● **SUPPLIED DATA**
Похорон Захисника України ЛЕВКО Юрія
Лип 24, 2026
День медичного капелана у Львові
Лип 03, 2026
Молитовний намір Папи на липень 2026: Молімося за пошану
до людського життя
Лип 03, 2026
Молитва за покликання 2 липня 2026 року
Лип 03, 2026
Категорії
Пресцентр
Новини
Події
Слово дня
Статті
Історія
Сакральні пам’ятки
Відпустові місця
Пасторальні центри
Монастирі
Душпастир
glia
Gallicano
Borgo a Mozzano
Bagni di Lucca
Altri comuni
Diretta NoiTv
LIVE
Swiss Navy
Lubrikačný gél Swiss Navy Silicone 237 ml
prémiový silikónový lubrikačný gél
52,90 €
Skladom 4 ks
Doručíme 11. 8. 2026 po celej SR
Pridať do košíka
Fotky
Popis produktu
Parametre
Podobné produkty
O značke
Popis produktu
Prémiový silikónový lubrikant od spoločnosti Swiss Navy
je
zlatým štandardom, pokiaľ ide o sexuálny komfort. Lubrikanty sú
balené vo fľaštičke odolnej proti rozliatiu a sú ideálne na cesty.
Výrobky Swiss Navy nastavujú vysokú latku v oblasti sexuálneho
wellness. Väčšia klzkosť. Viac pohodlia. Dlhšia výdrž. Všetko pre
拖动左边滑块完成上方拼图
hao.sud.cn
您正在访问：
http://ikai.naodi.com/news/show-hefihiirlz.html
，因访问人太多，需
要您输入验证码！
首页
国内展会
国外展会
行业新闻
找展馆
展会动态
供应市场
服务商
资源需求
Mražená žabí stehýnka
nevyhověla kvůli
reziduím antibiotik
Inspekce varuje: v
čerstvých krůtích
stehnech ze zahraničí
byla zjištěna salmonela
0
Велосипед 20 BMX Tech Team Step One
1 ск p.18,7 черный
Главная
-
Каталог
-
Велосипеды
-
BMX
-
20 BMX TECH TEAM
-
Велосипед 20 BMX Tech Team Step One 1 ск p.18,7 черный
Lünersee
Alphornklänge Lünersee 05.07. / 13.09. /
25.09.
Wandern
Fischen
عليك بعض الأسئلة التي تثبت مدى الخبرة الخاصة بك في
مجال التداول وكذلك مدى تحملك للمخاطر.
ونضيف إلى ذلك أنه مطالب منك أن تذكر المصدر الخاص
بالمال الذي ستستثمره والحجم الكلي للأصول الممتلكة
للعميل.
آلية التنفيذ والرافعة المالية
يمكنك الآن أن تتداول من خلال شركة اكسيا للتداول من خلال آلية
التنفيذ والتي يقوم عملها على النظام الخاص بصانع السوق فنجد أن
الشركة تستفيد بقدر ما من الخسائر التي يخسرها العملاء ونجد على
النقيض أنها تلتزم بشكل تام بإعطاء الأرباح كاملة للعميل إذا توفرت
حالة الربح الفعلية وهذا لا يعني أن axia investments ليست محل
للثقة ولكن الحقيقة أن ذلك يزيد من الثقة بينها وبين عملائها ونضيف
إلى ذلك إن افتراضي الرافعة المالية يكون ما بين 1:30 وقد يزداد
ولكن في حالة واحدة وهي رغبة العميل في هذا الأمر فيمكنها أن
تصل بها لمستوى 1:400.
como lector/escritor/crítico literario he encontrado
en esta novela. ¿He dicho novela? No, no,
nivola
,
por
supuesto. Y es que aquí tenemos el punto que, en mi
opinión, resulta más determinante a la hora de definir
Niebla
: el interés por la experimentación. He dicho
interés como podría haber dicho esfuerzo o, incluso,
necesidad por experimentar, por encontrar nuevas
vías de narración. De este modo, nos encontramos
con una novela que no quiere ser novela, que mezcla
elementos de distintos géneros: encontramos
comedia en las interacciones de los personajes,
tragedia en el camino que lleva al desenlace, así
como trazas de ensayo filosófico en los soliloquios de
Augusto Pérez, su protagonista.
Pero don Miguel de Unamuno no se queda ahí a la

● **WORK REQUEST**
Search the data for the string "Step" and copy out every line where it is found.

● **YOUR SOLUTION**
Велосипед 20 BMX Tech Team Step One
Велосипед 20 BMX Tech Team Step One 1 ск p.18,7 черный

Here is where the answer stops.